» Goal of the exercise:
Lift out each line of the data that holds "Fetch".

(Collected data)
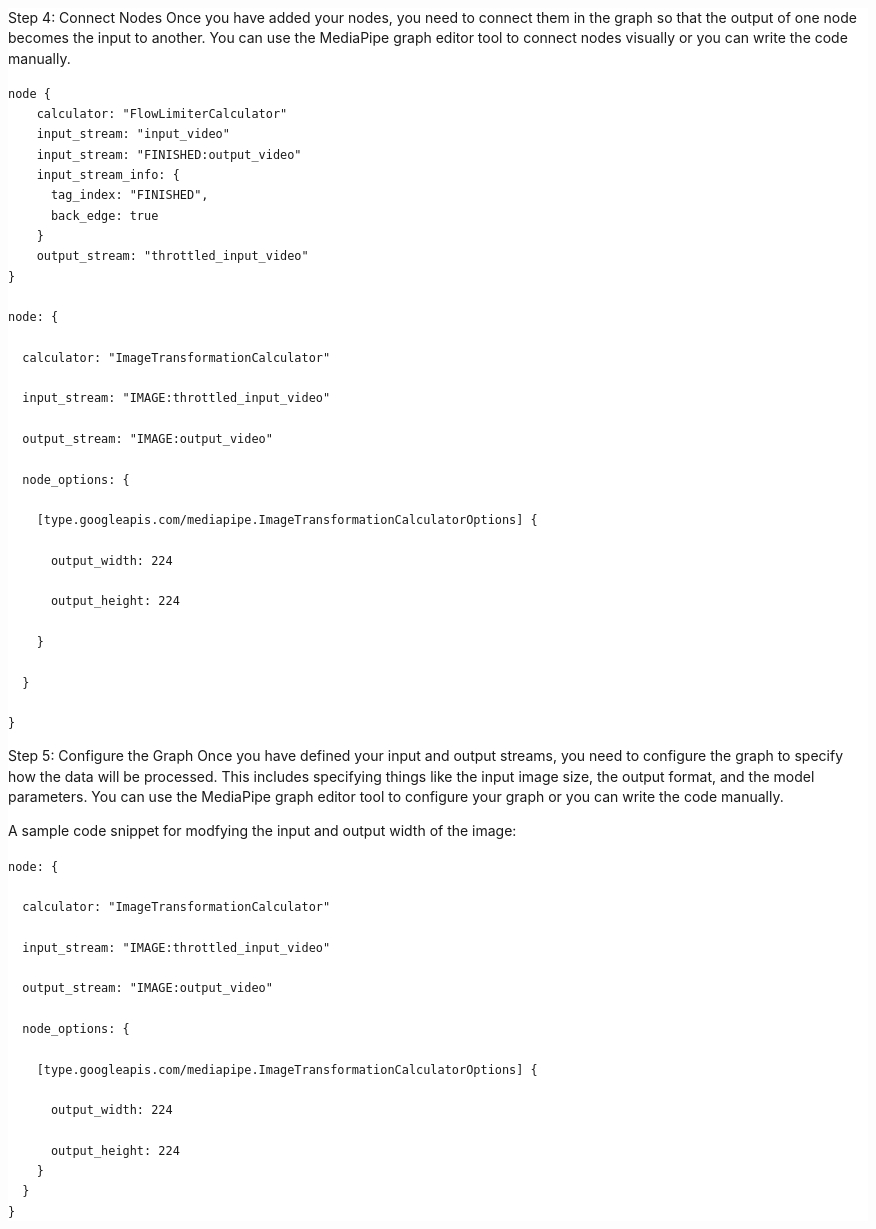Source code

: Step 4: Connect Nodes
Once you have added your nodes, you need to connect them in the graph so that the output of one node becomes the input to another. You can use the MediaPipe graph editor tool to connect nodes visually or you can write the code manually.
```
node {
    calculator: "FlowLimiterCalculator"
    input_stream: "input_video"
    input_stream: "FINISHED:output_video"
    input_stream_info: { 
      tag_index: "FINISHED",
      back_edge: true 
    }
    output_stream: "throttled_input_video"
}

node: {

  calculator: "ImageTransformationCalculator"

  input_stream: "IMAGE:throttled_input_video"

  output_stream: "IMAGE:output_video"

  node_options: {

    [type.googleapis.com/mediapipe.ImageTransformationCalculatorOptions] {

      output_width: 224

      output_height: 224

    }

  }

}
```

Step 5: Configure the Graph
Once you have defined your input and output streams, you need to configure the graph to specify how the data will be processed. This includes specifying things like the input image size, the output format, and the model parameters. You can use the MediaPipe graph editor tool to configure your graph or you can write the code manually.

A sample code snippet for modfying the input and output width of the image:
```
node: {

  calculator: "ImageTransformationCalculator"

  input_stream: "IMAGE:throttled_input_video"

  output_stream: "IMAGE:output_video"

  node_options: {

    [type.googleapis.com/mediapipe.ImageTransformationCalculatorOptions] {

      output_width: 224

      output_height: 224
    }
  }
}
```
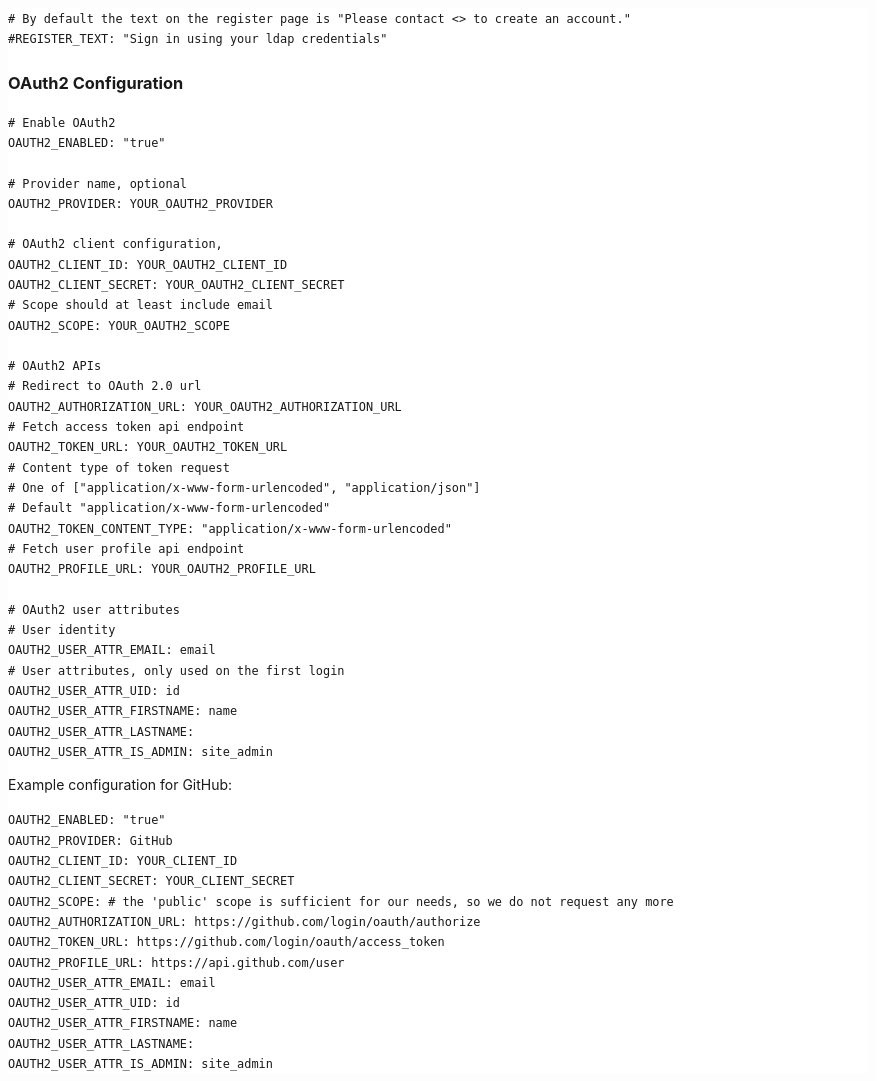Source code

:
 ```
# By default the text on the register page is "Please contact <> to create an account."
#REGISTER_TEXT: "Sign in using your ldap credentials"
```

### OAuth2 Configuration

```
# Enable OAuth2
OAUTH2_ENABLED: "true"

# Provider name, optional
OAUTH2_PROVIDER: YOUR_OAUTH2_PROVIDER

# OAuth2 client configuration, 
OAUTH2_CLIENT_ID: YOUR_OAUTH2_CLIENT_ID
OAUTH2_CLIENT_SECRET: YOUR_OAUTH2_CLIENT_SECRET
# Scope should at least include email
OAUTH2_SCOPE: YOUR_OAUTH2_SCOPE

# OAuth2 APIs
# Redirect to OAuth 2.0 url
OAUTH2_AUTHORIZATION_URL: YOUR_OAUTH2_AUTHORIZATION_URL
# Fetch access token api endpoint
OAUTH2_TOKEN_URL: YOUR_OAUTH2_TOKEN_URL
# Content type of token request
# One of ["application/x-www-form-urlencoded", "application/json"]
# Default "application/x-www-form-urlencoded"
OAUTH2_TOKEN_CONTENT_TYPE: "application/x-www-form-urlencoded"
# Fetch user profile api endpoint
OAUTH2_PROFILE_URL: YOUR_OAUTH2_PROFILE_URL

# OAuth2 user attributes
# User identity
OAUTH2_USER_ATTR_EMAIL: email
# User attributes, only used on the first login
OAUTH2_USER_ATTR_UID: id
OAUTH2_USER_ATTR_FIRSTNAME: name
OAUTH2_USER_ATTR_LASTNAME:
OAUTH2_USER_ATTR_IS_ADMIN: site_admin
```

Example configuration for GitHub:

```
OAUTH2_ENABLED: "true"
OAUTH2_PROVIDER: GitHub
OAUTH2_CLIENT_ID: YOUR_CLIENT_ID
OAUTH2_CLIENT_SECRET: YOUR_CLIENT_SECRET
OAUTH2_SCOPE: # the 'public' scope is sufficient for our needs, so we do not request any more 
OAUTH2_AUTHORIZATION_URL: https://github.com/login/oauth/authorize
OAUTH2_TOKEN_URL: https://github.com/login/oauth/access_token
OAUTH2_PROFILE_URL: https://api.github.com/user
OAUTH2_USER_ATTR_EMAIL: email
OAUTH2_USER_ATTR_UID: id
OAUTH2_USER_ATTR_FIRSTNAME: name
OAUTH2_USER_ATTR_LASTNAME:
OAUTH2_USER_ATTR_IS_ADMIN: site_admin
```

» Expected output:
# Fetch access token api endpoint
# Fetch user profile api endpoint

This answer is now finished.